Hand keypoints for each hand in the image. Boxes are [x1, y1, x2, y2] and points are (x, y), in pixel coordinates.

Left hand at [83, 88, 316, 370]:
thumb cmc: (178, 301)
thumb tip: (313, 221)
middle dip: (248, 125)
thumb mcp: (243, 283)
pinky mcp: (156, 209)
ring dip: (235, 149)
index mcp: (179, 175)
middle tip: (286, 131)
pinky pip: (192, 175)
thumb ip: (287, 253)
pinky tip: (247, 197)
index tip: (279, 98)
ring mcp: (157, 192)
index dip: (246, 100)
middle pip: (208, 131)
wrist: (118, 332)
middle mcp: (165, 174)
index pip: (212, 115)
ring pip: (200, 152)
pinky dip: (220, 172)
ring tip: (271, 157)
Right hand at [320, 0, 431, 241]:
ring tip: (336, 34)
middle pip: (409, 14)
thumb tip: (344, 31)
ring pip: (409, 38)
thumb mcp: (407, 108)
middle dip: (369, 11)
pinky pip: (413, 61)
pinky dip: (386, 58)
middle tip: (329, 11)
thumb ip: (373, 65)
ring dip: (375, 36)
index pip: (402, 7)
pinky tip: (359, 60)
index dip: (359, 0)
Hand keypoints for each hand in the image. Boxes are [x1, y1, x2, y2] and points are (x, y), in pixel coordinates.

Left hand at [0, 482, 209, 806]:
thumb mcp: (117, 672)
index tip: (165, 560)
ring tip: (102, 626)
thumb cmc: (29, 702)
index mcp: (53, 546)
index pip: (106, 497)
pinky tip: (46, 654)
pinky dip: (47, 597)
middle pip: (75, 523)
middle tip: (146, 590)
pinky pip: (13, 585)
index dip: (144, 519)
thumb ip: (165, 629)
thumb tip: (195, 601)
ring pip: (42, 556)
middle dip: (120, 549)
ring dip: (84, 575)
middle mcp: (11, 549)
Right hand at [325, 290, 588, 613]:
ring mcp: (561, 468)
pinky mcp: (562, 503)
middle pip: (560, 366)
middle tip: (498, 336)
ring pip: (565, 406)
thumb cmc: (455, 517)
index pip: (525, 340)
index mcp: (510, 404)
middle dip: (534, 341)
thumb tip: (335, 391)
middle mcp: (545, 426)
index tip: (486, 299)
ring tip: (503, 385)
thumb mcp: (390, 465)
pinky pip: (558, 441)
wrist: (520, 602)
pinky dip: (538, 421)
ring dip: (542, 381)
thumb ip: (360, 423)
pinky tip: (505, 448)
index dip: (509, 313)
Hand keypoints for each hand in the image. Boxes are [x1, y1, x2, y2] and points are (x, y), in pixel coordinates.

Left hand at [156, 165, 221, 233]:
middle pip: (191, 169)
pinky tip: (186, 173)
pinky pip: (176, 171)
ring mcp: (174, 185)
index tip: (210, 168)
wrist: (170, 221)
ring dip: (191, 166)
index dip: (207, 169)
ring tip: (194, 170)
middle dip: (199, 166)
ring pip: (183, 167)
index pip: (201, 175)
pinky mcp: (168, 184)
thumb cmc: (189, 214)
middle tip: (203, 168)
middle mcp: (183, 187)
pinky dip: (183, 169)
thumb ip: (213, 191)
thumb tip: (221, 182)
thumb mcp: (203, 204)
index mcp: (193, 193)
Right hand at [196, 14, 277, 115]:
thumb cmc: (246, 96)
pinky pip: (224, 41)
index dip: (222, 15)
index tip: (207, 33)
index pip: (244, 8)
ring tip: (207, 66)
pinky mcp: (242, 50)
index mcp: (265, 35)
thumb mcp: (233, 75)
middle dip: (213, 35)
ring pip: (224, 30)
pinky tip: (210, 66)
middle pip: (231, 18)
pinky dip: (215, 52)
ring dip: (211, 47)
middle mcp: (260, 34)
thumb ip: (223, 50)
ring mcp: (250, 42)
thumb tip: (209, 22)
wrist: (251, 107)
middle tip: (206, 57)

WORK REQUEST: Please print the records above exactly from their first line. End with the line containing "thumb ip: (373, 65)", and include it.

EXERCISE RESPONSE:
Hand keypoints for each hand in the image. Boxes are [x1, y1, x2, y2] and points are (x, y), in pixel coordinates.

Left hand at [83, 88, 316, 370]:
thumb cmc: (178, 301)
thumb tip: (313, 221)
middle dip: (248, 125)
thumb mcp: (243, 283)
pinky mcp: (156, 209)
ring dip: (235, 149)
index mcp: (179, 175)
middle tip: (286, 131)
pinky pip: (192, 175)
thumb ip: (287, 253)
pinky tip: (247, 197)
index tip: (279, 98)
ring mcp: (157, 192)
index dip: (246, 100)
middle pip: (208, 131)
wrist: (118, 332)
middle mcp: (165, 174)
index pip: (212, 115)
ring pip: (200, 152)
pinky dip: (220, 172)
ring tip: (271, 157)
Right hand at [320, 0, 431, 241]:
ring tip: (336, 34)
middle pip: (409, 14)
thumb tip: (344, 31)
ring pip: (409, 38)
thumb mcp: (407, 108)
middle dip: (369, 11)
pinky pip: (413, 61)
pinky dip: (386, 58)
middle tip: (329, 11)
thumb ip: (373, 65)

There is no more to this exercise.